» Exercícios:
1) Responda às perguntas abaixo com base no texto sobre Bolsonaro e a democracia.
(a) O que Bolsonaro levou para o governo?
(b) Que reputação Bolsonaro teve, para quase todos os chefões das Forças Armadas?
(c) Em que Bolsonaro acredita mais do que no diálogo, na política e na diplomacia?
2) Retome o texto sobre Bolsonaro e a democracia a partir do ponto em que ele termina.

Um dedo no gatilho contra a democracia

Um dedo no gatilho contra a democracia

Quando levou para o governo uma renca de generais, Bolsonaro deu a entender que agiria como uma vivandeira pronta a puxar o saco dos chefões das Forças Armadas, entre os quais, ele sempre soube, sua reputação foi, para quase todos, a de um capitão de carreira medíocre, além de criador de casos.

Essa não era uma leitura totalmente equivocada, mas não é apenas para o topo da pirâmide militar que o presidente endereça esperanças de apoio que devem assustar os que se preocupam com a sobrevivência da democracia no país. Bolsonaro acredita no poder das armas mais do que no diálogo, na política, na diplomacia. Já deixou isso claro em inúmeras ocasiões e acumula genuflexões perigosas diante de um altar de riscos de violência.

» Dados brutos:
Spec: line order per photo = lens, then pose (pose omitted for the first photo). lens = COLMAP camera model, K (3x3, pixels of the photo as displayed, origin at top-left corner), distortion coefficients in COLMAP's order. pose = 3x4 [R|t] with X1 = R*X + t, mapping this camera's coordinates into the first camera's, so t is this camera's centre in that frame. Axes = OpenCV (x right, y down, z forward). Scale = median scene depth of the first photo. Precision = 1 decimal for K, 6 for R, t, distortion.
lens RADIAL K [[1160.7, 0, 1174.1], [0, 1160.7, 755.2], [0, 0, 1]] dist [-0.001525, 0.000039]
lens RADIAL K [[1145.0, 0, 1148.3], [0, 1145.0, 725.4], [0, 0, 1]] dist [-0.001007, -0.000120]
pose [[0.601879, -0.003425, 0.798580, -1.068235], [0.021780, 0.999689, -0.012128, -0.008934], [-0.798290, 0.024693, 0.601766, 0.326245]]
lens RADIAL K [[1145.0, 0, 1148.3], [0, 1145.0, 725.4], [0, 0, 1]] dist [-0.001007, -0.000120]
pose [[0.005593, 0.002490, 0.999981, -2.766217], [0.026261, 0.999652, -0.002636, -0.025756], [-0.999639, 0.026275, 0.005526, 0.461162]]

» Respostas:
1)
(a) Bolsonaro levou para o governo uma renca de generais.
(b) Para quase todos eles, sua reputação foi a de um capitão de carreira medíocre, além de criador de casos.
(c) Bolsonaro acredita mais no poder das armas.

2)
Seu apreço maior parece se dirigir, não ao topo da pirâmide militar, mas sim à imensa base de agentes armados do Estado composta por soldados, policiais e, incrivelmente, também grupos de milicianos – que, como se sabe,  são formados e geralmente dirigidos por policiais militares ou outros servidores públicos que abusam de seu poder e apostam em sua imunidade.

Essa condição explica o empenho do presidente em estender o alcance do chamado excludente de ilicitude, conforme promessa de sua campanha, para que o mecanismo legal previsto no Código Penal seja transformado num imunizador de policiais que matam, impedindo a prisão em flagrante e condicionando as investigações à busca da legitimação da ação.

Somam-se a esse outros movimentos percebidos ao longo de sua carreira e na sua atuação no Planalto.

Vale recordar, por exemplo, a quantidade de cerimônias militares a que já atendeu  o presidente: 33, informou o UOL há dois dias. Quando aparece diante das tropas, é com os soldados que Bolsonaro confraterniza. Em contrapartida, no único caso de uma viagem realizada para inaugurar uma escola, no Piauí, sua presença só aconteceu porque o local ia receber o seu nome e se tratava, claro, de um estabelecimento militar.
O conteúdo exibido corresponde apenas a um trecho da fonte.